One of the reasons for waffling on, on this blog is crochet. And I realised that I haven't done much at all, never mind posting it, so I decided to crochet some simple granny squares. And then put them together.

But that was not really a worth while goal. So the idea of a jacket was born, slowly I grant you, over a couple of pints and a time scale that seemed achieveable. It was just over a month to the York Beer Festival and while collecting stamps to get free entry (something I never managed as I did let work get in the way) I would crochet the squares in the pub.

 
  And so I started to make a stash of squares and watched them grow. Not all were made in the pub as I estimated I needed over 70 of them. Yes 70. Suddenly my task seemed too large to manage, and I had less than a month left. With work nipping at my heels to help out, the tattoo of mug visible to all and sundry. And I realised with mounting horror, my squares were smaller than they should have been. But I didn't want to give up. Mind you, I had tweeted it on social media and felt some what obliged to continue.

 
So my granny square pile grew, and my colours increased, as I spent every hour I could making more, and edging them so they were big enough, or so I was beginning to hope.
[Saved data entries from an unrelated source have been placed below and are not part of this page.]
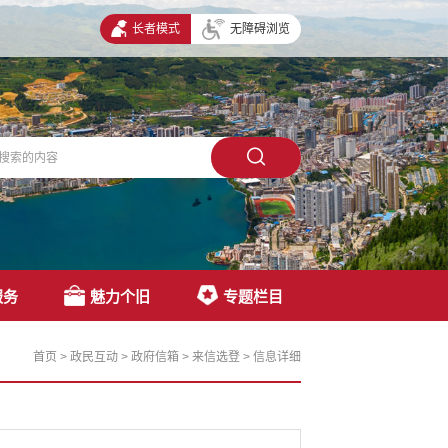
长者模式
无障碍浏览
服务
魅力个旧
专题栏目
首页
>
政民互动
>
政府信箱
>
来信选登
>
信息详细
No wonder I have done little else.

 The squares started to come together, but my time was running out. Now I had to put them together, and not all my squares were even, as I had used different weights of yarn and different sizes. Arrgh! How would I put this thing together and would it fit after all this work? I didn't know, but I couldn't stop now.


  I crocheted the squares and filled in the gaps with more crochet. Lucky my chosen craft is very forgiving to additions and manipulations. I would have never managed this if I had tried to knit it..

And then it was done. It was the morning I was going to York Beer Fest and I had even managed a hood. My hands were aching and cramped and my vision blurred, but I had  finally made my jacket, and now I could embarrass myself further by wearing it.

Which is exactly what I did!
And what now for my beer Jacket? and the months and a half of work I put into it?
Now I have to continue with my writing, and poem performing. And so it becomes a performance jacket for an ale drinking, beer poet, and chocoholic who crochets.